Сначала мне не разрешали его навещать. Доктора говорили, что в первые недели много посетителей могут быть слишком утомительными для Леви. Они хотели минимизировать его стресс. Было легче говорить «я не пойду», когда врачи этого хотели, но теперь, когда разрешают и даже поощряют посещения, я чувствую себя парализованной. Мне страшно навестить Леви. Я боюсь того, что могу там увидеть. Правда в том, что я все еще приспосабливаюсь к той реальности, в которой мой брат практически убил себя. В каком-то параллельном мире, какая-то версия меня должна стоять перед остатками жизни как ребенок, тонущий в вине и угрызениях совести, потому что это я не остановила это, не заметила, как все начиналось. Одно лишь представление этого мира заставляет потеть мои ладони. А эта реальность, в которой Леви выжил, казалась хрупкой и такой неустойчивой. Вдруг Леви станет только хуже, если я приду и встречусь с ним? Что если он попытается… снова уйти?
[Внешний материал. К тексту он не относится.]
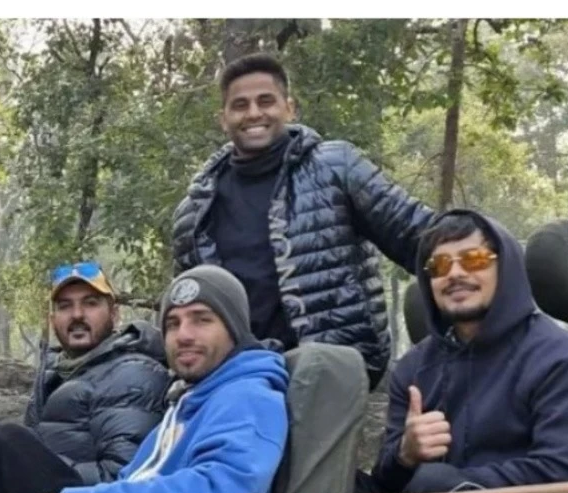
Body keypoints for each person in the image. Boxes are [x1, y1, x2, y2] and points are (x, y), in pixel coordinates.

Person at [170, 52, 435, 389]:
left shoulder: (334, 167)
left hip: (330, 369)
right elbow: (186, 307)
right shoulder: (194, 212)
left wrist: (481, 256)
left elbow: (418, 234)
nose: (254, 113)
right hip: (238, 377)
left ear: (289, 108)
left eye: (266, 101)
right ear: (223, 119)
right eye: (240, 105)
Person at [0, 265, 290, 493]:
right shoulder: (188, 402)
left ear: (234, 328)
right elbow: (132, 481)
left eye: (202, 319)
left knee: (2, 445)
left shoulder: (246, 396)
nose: (184, 335)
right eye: (173, 324)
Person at [366, 209, 568, 493]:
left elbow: (560, 473)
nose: (455, 274)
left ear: (505, 268)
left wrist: (447, 485)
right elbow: (384, 483)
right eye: (440, 265)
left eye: (474, 260)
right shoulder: (413, 369)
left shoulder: (565, 361)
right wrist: (404, 455)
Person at [0, 262, 171, 493]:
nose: (77, 315)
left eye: (90, 303)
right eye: (65, 306)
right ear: (53, 319)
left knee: (2, 442)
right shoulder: (56, 374)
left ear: (114, 313)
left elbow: (126, 478)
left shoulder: (132, 373)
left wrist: (28, 465)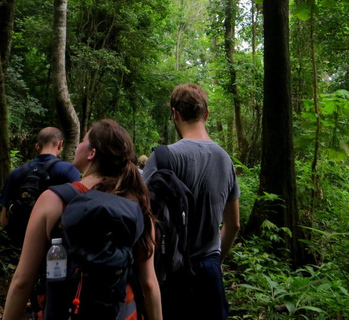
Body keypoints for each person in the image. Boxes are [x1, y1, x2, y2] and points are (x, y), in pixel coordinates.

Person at [3, 119, 162, 320]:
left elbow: (22, 281)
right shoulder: (136, 204)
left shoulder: (53, 201)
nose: (77, 145)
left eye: (83, 141)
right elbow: (149, 283)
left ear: (91, 153)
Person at [143, 83, 241, 320]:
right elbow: (234, 224)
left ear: (174, 114)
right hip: (209, 271)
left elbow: (142, 217)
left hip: (170, 271)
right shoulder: (225, 159)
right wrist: (216, 260)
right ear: (206, 114)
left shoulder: (163, 158)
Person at [0, 127, 80, 231]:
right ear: (60, 144)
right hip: (54, 239)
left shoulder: (16, 173)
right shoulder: (69, 170)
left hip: (20, 238)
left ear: (37, 146)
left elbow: (3, 219)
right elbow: (78, 207)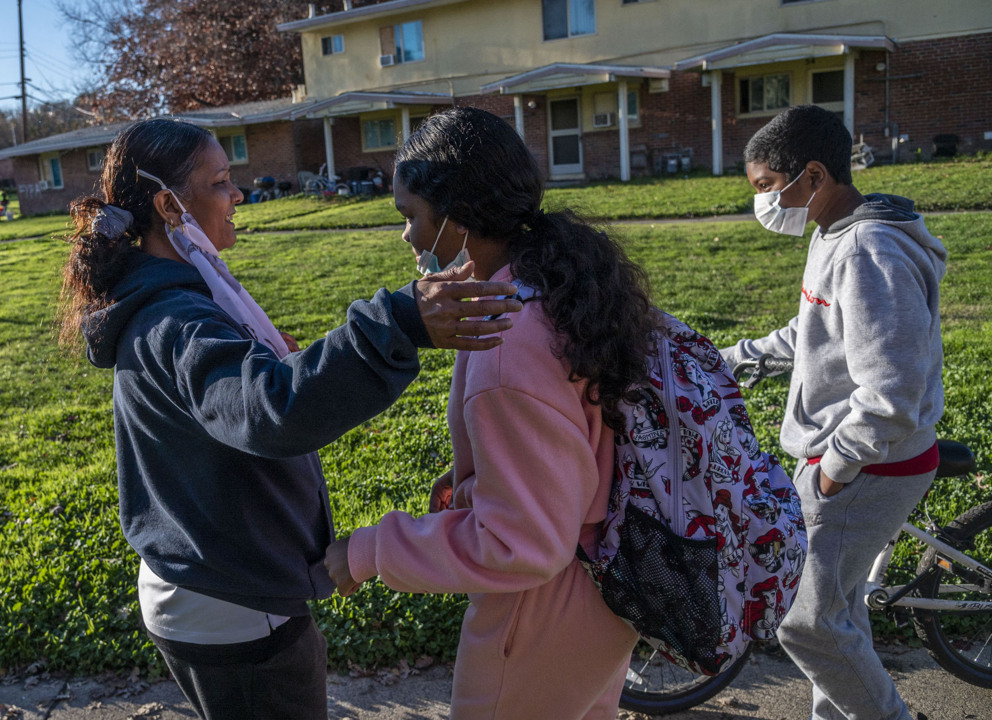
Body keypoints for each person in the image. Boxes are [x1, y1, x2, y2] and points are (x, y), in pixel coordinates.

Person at [56, 117, 523, 720]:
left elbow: (241, 398)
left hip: (207, 583)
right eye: (222, 182)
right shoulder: (176, 322)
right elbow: (271, 410)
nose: (237, 194)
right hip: (234, 607)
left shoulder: (171, 300)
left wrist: (280, 366)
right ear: (171, 206)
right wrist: (399, 322)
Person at [324, 107, 652, 720]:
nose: (407, 237)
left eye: (410, 216)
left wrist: (370, 551)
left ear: (457, 214)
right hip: (606, 584)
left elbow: (521, 541)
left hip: (541, 614)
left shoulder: (508, 344)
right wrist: (480, 478)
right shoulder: (553, 284)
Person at [719, 104, 945, 720]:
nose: (763, 202)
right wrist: (734, 358)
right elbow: (816, 328)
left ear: (813, 176)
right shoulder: (835, 233)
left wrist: (832, 469)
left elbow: (892, 392)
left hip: (868, 465)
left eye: (767, 187)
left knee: (805, 621)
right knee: (836, 615)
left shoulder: (870, 252)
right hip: (846, 458)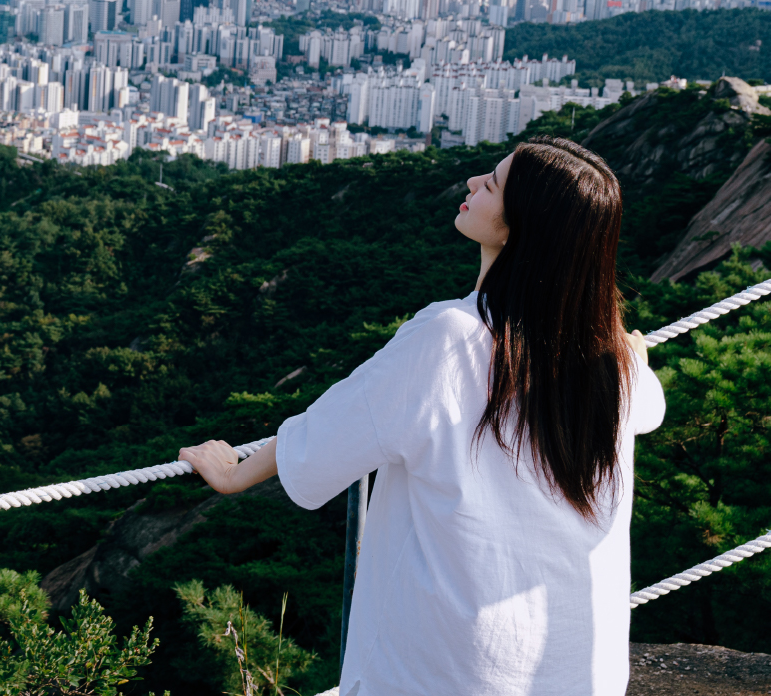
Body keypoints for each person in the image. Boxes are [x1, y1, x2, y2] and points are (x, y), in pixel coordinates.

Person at [179, 137, 665, 696]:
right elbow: (647, 402)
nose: (472, 184)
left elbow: (327, 435)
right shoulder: (610, 359)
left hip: (454, 670)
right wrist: (634, 354)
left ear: (521, 224)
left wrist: (234, 472)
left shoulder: (450, 339)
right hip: (582, 673)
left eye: (494, 183)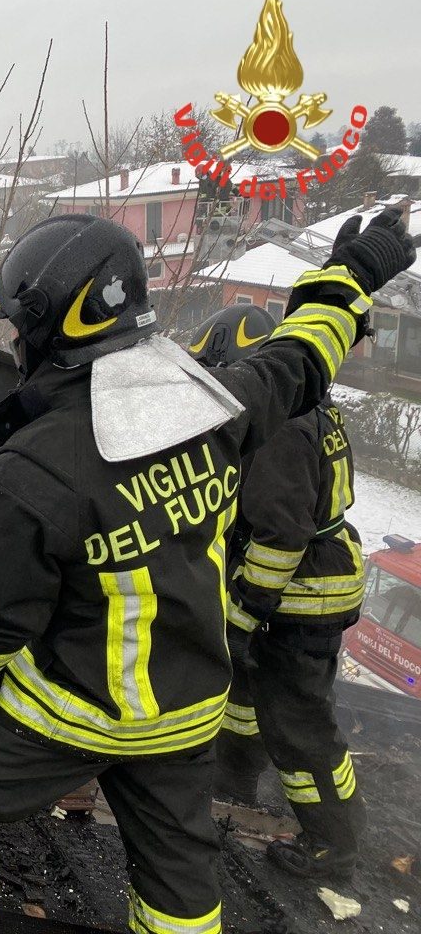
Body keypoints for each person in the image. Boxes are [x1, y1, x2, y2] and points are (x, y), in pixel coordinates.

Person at [0, 211, 414, 934]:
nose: (12, 342)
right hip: (186, 716)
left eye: (17, 328)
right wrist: (352, 275)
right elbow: (302, 356)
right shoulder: (215, 406)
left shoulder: (33, 472)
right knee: (180, 884)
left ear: (53, 329)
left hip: (76, 715)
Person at [190, 303, 368, 882]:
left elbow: (280, 538)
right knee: (246, 698)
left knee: (300, 726)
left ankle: (333, 845)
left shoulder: (280, 428)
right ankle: (236, 778)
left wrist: (241, 614)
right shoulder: (306, 404)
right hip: (308, 585)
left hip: (302, 596)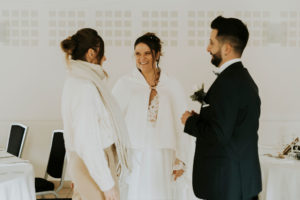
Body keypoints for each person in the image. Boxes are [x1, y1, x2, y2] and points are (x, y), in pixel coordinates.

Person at [181, 16, 262, 200]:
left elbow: (218, 134)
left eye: (211, 43)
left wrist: (190, 121)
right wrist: (203, 119)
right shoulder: (242, 79)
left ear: (226, 48)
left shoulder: (228, 83)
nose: (207, 48)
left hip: (228, 185)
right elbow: (229, 126)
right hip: (238, 183)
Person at [112, 32, 193, 200]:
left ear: (156, 54)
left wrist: (181, 159)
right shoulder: (125, 83)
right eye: (137, 53)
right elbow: (113, 117)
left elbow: (182, 123)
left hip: (164, 153)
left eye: (147, 53)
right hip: (135, 153)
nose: (142, 58)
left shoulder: (172, 84)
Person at [60, 28, 130, 200]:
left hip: (84, 162)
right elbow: (88, 141)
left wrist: (74, 169)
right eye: (102, 54)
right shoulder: (86, 88)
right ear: (92, 53)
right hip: (94, 162)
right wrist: (107, 184)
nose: (105, 58)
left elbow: (71, 134)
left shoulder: (73, 81)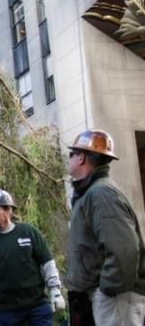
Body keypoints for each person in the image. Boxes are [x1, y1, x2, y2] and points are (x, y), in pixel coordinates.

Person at [65, 129, 145, 326]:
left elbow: (124, 250)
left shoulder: (101, 194)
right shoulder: (91, 193)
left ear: (81, 158)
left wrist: (107, 289)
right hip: (106, 296)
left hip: (116, 297)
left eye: (71, 154)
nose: (69, 159)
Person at [0, 189, 66, 325]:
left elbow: (47, 264)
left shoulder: (29, 232)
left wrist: (56, 291)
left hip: (37, 306)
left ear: (8, 211)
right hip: (6, 311)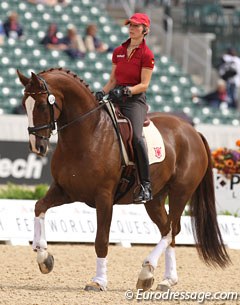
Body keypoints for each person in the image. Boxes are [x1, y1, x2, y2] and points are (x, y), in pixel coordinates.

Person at [95, 13, 154, 203]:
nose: (132, 28)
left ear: (145, 31)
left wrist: (127, 91)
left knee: (137, 138)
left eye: (136, 26)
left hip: (134, 101)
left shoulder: (147, 54)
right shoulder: (119, 50)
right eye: (130, 25)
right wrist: (101, 92)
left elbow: (144, 84)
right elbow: (113, 79)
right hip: (115, 96)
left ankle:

И все же прошлым вечером, после очередных криков и слезных уговоров моей мамы, я сдалась. Сегодня я направляюсь в медицинский центр, где Леви находится с того самого утра, когда он написал предсмертную записку и проглотил три четверти флакончика с аспирином. Мой шестнадцатилетний брат хотел и был готов уйти, прекратить существовать, оставив черную дыру в наших жизнях. Готов и желал…
Мои глаза наполняются слезами, даже если я просто думаю об этом. Я не могу плакать перед мамой – это мой принцип. Вместо этого я думаю о стоимости билета, чтобы уехать отсюда. Этим утром: Сиэтл – Париж, один взрослый, в один конец, пятьсот шестьдесят четыре доллара.
— Леви может быть ворчливым сегодня, — говорит мне мама, съезжая с автострады. С того момента, как мы выехали из дома, она не переставая говорит о том, о чем я боялась узнать все лето, а именно о состоянии моего брата. И так как сейчас я заперта в пространстве этой машины, мама вываливает на меня всю информацию.
— Он приспосабливается к новому лечению. Если ты увидишь, как у него на лице появилась какая-то странная гримаса, сразу же расскажи об этом докторам. Его лечение может вызывать мышечные тики, которые могут стать постоянными.
Я внутренне боюсь этого. Что, черт возьми, я увижу, когда войду в больничную палату? Страх завязывает мой желудок в узел.
— Просто поговори с ним, — продолжает мама. — Спроси, как ему в больнице. Может быть, ты сможешь поговорить с ним о книге, которую он читает. Он не любит разговаривать об этом со мной. Но с тобой, может быть, захочет.
Она говорит про обследования, которые прошел Леви, о диагнозах, которые ему ставят, - «аутизм с симптомами развивающейся шизофрении или биполярного расстройства». Эти слова... они такие ужасные. Сразу представляются голливудские психиатрические больницы и пускающие слюни пациенты в смирительных рубашках. Мой братишка не может так далеко зайти, просто не может. Он шаг за шагом опускался вниз, сначала унижал друзей, прогуливал школу, затем случился переход в альтернативную школу, потом в онлайн-школу, а, в конце концов, он просто отказался выходить из нашего подвала. Я понимаю это, но мой мозг отказывается принимать, что Леви сломлен настолько, как об этом говорит мама. Если это так на самом деле, то, когда он сломался, и где в это время была я?